__Exercise objective__. Give the data again exactly, without its images.

[Image sets with camera poses]
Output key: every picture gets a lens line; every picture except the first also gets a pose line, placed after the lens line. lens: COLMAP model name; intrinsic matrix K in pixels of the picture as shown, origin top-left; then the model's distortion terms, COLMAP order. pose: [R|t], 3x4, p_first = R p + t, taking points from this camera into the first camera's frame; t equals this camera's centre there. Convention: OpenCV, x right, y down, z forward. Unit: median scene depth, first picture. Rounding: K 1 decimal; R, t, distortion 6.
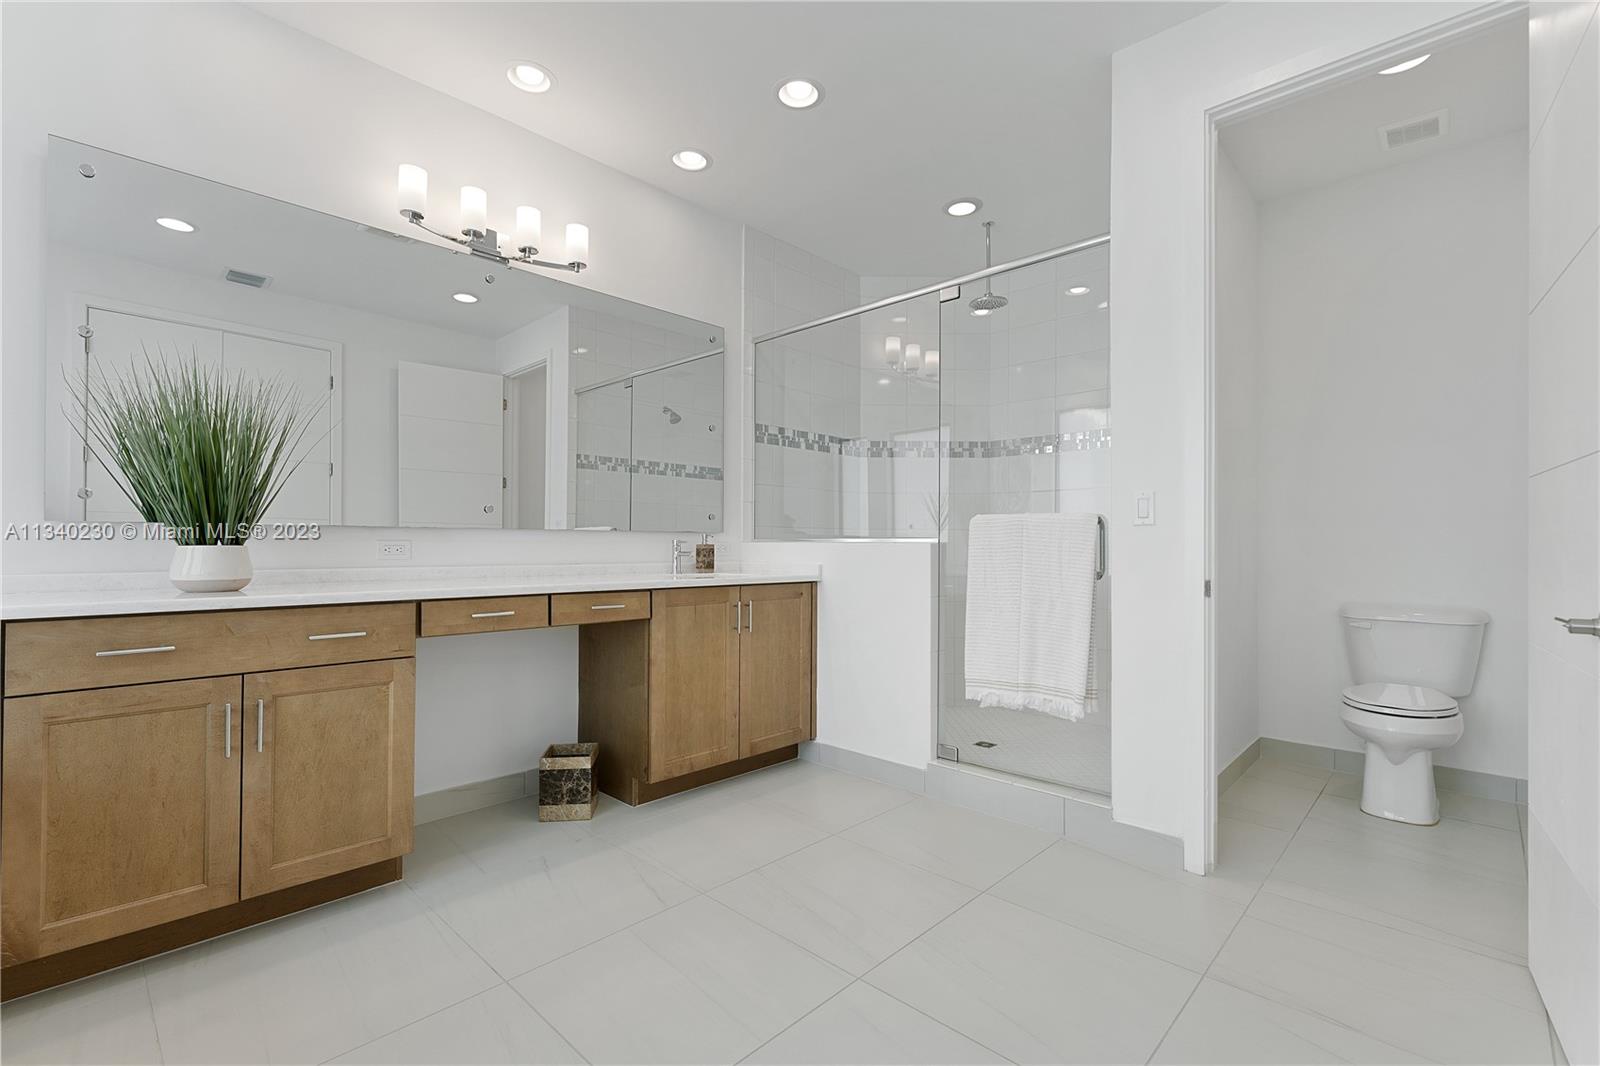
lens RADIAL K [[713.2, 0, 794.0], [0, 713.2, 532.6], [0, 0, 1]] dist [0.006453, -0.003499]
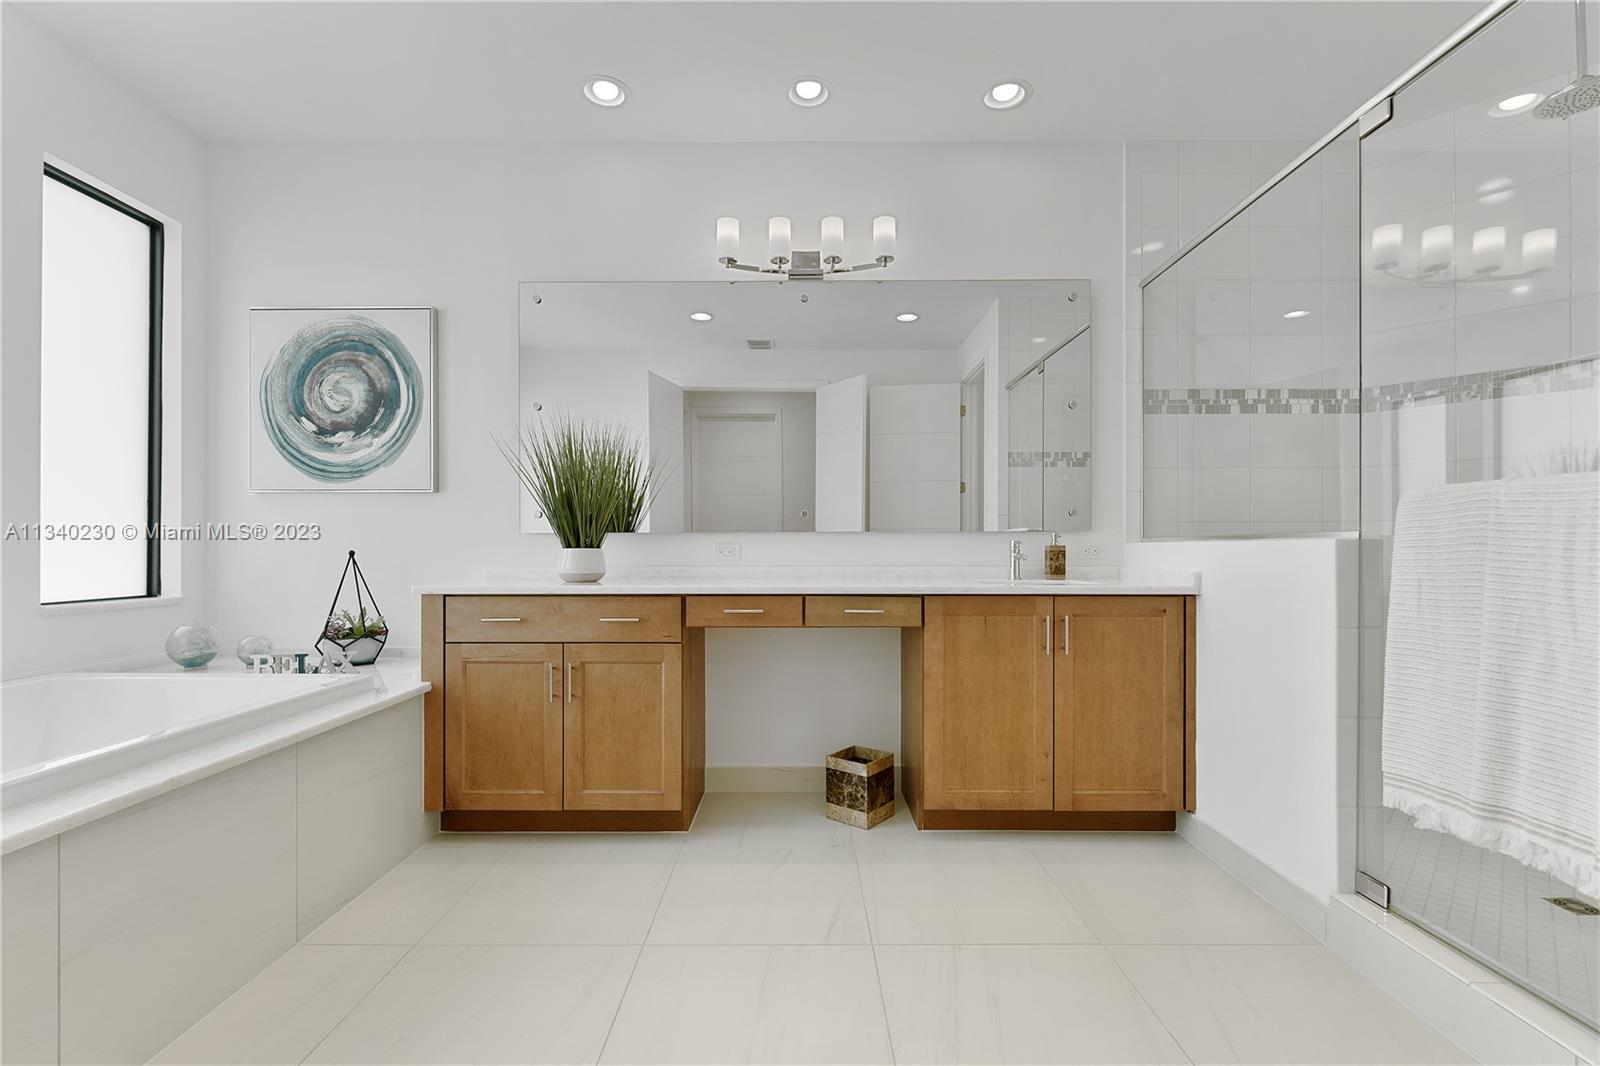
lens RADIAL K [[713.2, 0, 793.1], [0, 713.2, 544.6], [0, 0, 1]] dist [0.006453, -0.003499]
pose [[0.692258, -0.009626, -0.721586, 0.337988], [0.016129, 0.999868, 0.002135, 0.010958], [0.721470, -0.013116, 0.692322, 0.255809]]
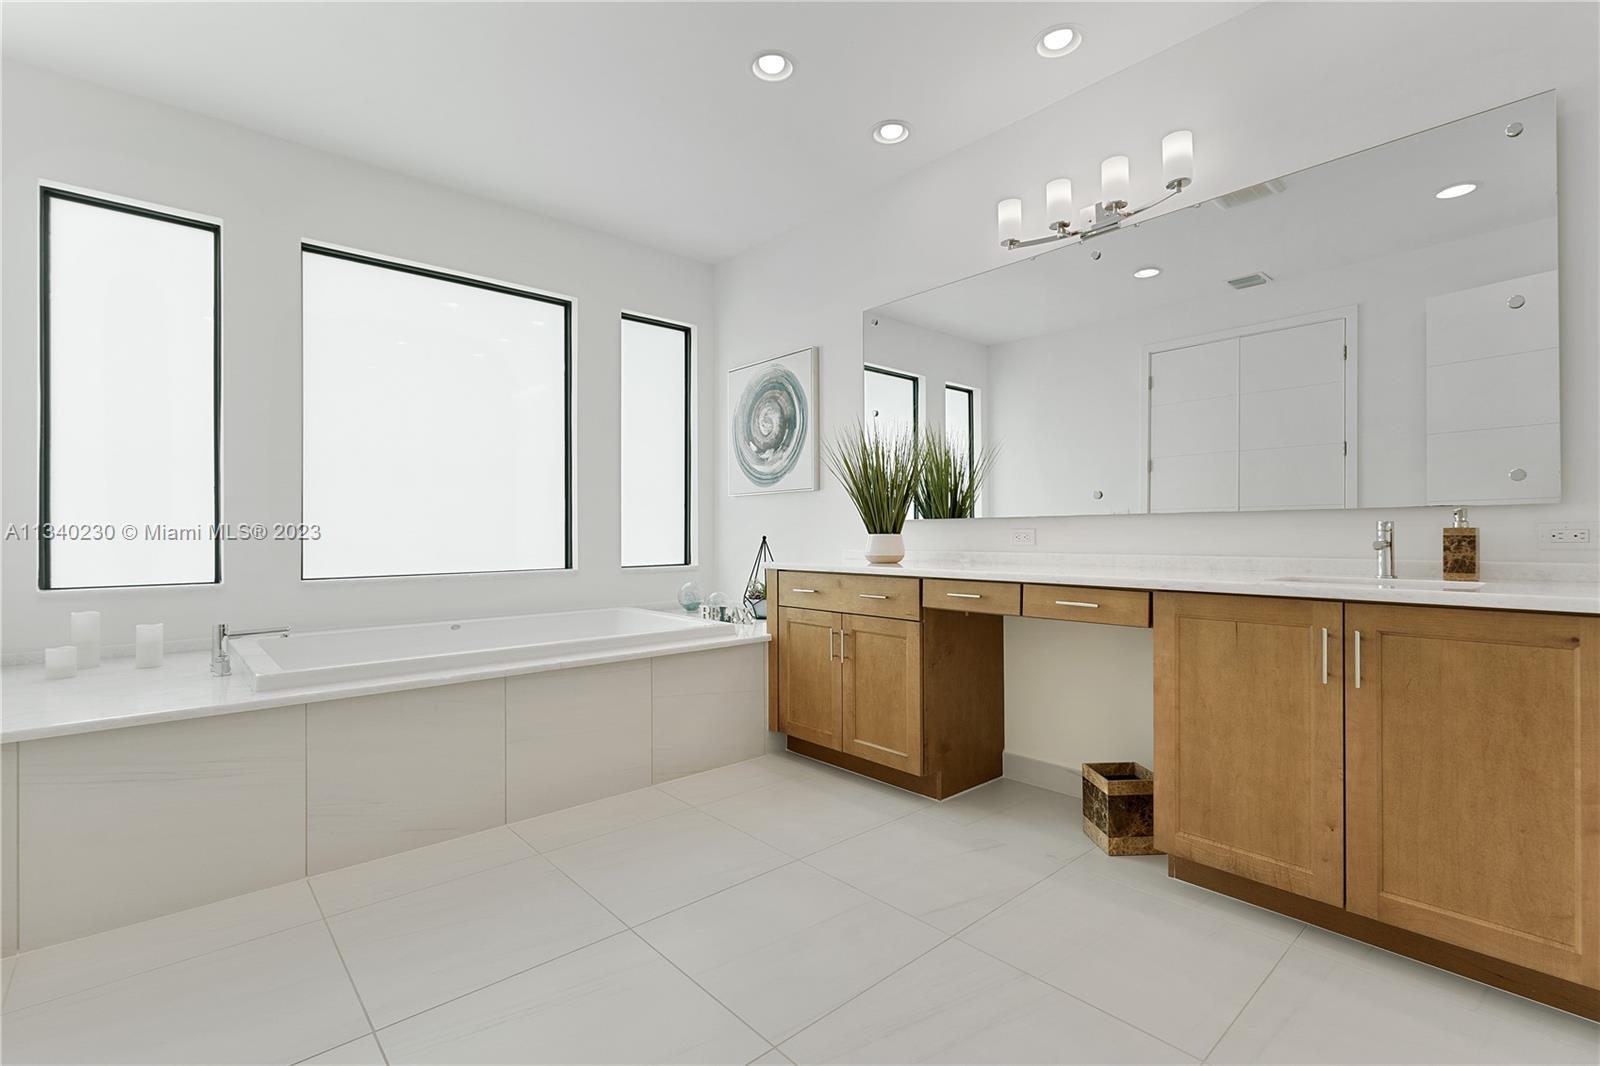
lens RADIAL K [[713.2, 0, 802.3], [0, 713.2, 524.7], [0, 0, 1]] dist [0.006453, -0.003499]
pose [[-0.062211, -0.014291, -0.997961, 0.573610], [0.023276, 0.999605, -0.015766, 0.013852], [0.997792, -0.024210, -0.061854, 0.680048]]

__Solution to this task__.
Output key: every picture gets a lens line; every picture except the first also gets a pose line, placed after the lens line. lens: COLMAP model name; intrinsic matrix K in pixels of the picture as shown, origin top-left; then the model's distortion terms, COLMAP order. pose: [R|t], 3x4, p_first = R p + t, taking points from this camera into the first camera's frame; t equals this camera's centre there. Convention: OpenCV, x right, y down, z forward. Unit: median scene depth, first picture. Rounding: K 1 decimal; R, t, distortion 6.
lens RADIAL K [[713.2, 0, 794.0], [0, 713.2, 532.6], [0, 0, 1]] dist [0.006453, -0.003499]
lens RADIAL K [[713.2, 0, 793.1], [0, 713.2, 544.6], [0, 0, 1]] dist [0.006453, -0.003499]
pose [[0.692258, -0.009626, -0.721586, 0.337988], [0.016129, 0.999868, 0.002135, 0.010958], [0.721470, -0.013116, 0.692322, 0.255809]]
lens RADIAL K [[713.2, 0, 802.3], [0, 713.2, 524.7], [0, 0, 1]] dist [0.006453, -0.003499]
pose [[-0.062211, -0.014291, -0.997961, 0.573610], [0.023276, 0.999605, -0.015766, 0.013852], [0.997792, -0.024210, -0.061854, 0.680048]]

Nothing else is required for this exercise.